Accueil A la uneNumérique en santé : les 10 tendances majeures à suivre en 2026

Numérique en santé : les 10 tendances majeures à suivre en 2026

par Rémy Teston

Comme chaque année, je vous propose de se projeter en décryptant les 10 tendances structurantes  (non exhaustives) à surveiller dans le numérique en santé en 2026. 

Alors que la transformation digitale du système de santé s’accélère, l’année 2026 s’annonce comme un tournant stratégique. De l’essor de l’IA générative à l’entrée en vigueur de nouvelles réglementations européennes, en passant par la montée en puissance des dispositifs connectés, les usages se professionnalisent, les attentes évoluent, et les enjeux éthiques deviennent centraux.


1.  L’IA générative intégrée dans les pratiques cliniques

L’intelligence artificielle générative franchit une nouvelle étape : son intégration opérationnelle dans les logiciels médicaux, que cela soit en médecine de ville ou dans les établissements hospitaliers. Elle s’intègre de façon concrète dans le quotidien des professionnels de santé. Elle devient un assistant numérique clinique, capable de faire gagner un temps précieux tout en renforçant la qualité documentaire et la personnalisation du soin.
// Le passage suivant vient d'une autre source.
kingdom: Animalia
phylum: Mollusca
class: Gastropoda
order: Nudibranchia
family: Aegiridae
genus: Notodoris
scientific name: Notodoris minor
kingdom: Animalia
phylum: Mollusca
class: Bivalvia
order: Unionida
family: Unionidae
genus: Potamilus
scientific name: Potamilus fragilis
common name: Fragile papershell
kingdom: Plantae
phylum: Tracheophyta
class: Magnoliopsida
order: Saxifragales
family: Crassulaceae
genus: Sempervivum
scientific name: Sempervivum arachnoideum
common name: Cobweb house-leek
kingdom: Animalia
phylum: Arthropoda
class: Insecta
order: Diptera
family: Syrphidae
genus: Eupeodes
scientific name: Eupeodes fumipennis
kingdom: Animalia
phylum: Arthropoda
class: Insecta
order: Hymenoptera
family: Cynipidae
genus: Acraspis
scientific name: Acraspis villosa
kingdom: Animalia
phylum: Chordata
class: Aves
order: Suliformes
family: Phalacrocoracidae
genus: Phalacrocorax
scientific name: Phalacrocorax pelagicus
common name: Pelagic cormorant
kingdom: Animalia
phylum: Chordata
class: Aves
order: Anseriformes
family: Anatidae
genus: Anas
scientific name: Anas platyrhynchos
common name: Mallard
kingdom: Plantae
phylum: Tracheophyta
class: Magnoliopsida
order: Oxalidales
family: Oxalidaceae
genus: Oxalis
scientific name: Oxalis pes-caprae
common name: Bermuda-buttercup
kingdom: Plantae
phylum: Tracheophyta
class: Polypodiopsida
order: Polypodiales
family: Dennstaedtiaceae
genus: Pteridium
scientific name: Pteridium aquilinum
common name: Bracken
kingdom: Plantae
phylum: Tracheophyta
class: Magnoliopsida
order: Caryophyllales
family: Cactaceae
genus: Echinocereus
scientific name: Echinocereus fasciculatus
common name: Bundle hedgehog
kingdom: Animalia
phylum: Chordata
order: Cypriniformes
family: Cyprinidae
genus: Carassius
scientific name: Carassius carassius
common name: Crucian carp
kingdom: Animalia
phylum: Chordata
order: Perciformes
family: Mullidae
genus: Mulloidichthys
En 2026, on observera une accélération des usages sur des points opérationnels :

  • Rédaction automatisée des comptes rendus médicaux, à partir de l’enregistrement audio d’une consultation ou d’un échange entre praticiens
  • Résumés dynamiques de dossiers complexes pour faciliter la prise de décision, notamment en oncologie ou en gériatrie
  • Préparation de lettres adressées aux confrères, aux patients ou aux institutions, conformes aux normes et personnalisées
  • Aide à la formulation de diagnostics différentiels ou à l’identification de parcours thérapeutiques fondés sur des guidelines actualisées et adaptées au profil du patient.

Des enjeux persisteront comme la transparence, traçabilité, validation clinique des contenus générés. L’IA générative ne remplace pas le clinicien, mais lui offre des capacités augmentées d’analyse, de synthèse et de production, dans un souci de pertinence, d’efficience et de temps médical retrouvé.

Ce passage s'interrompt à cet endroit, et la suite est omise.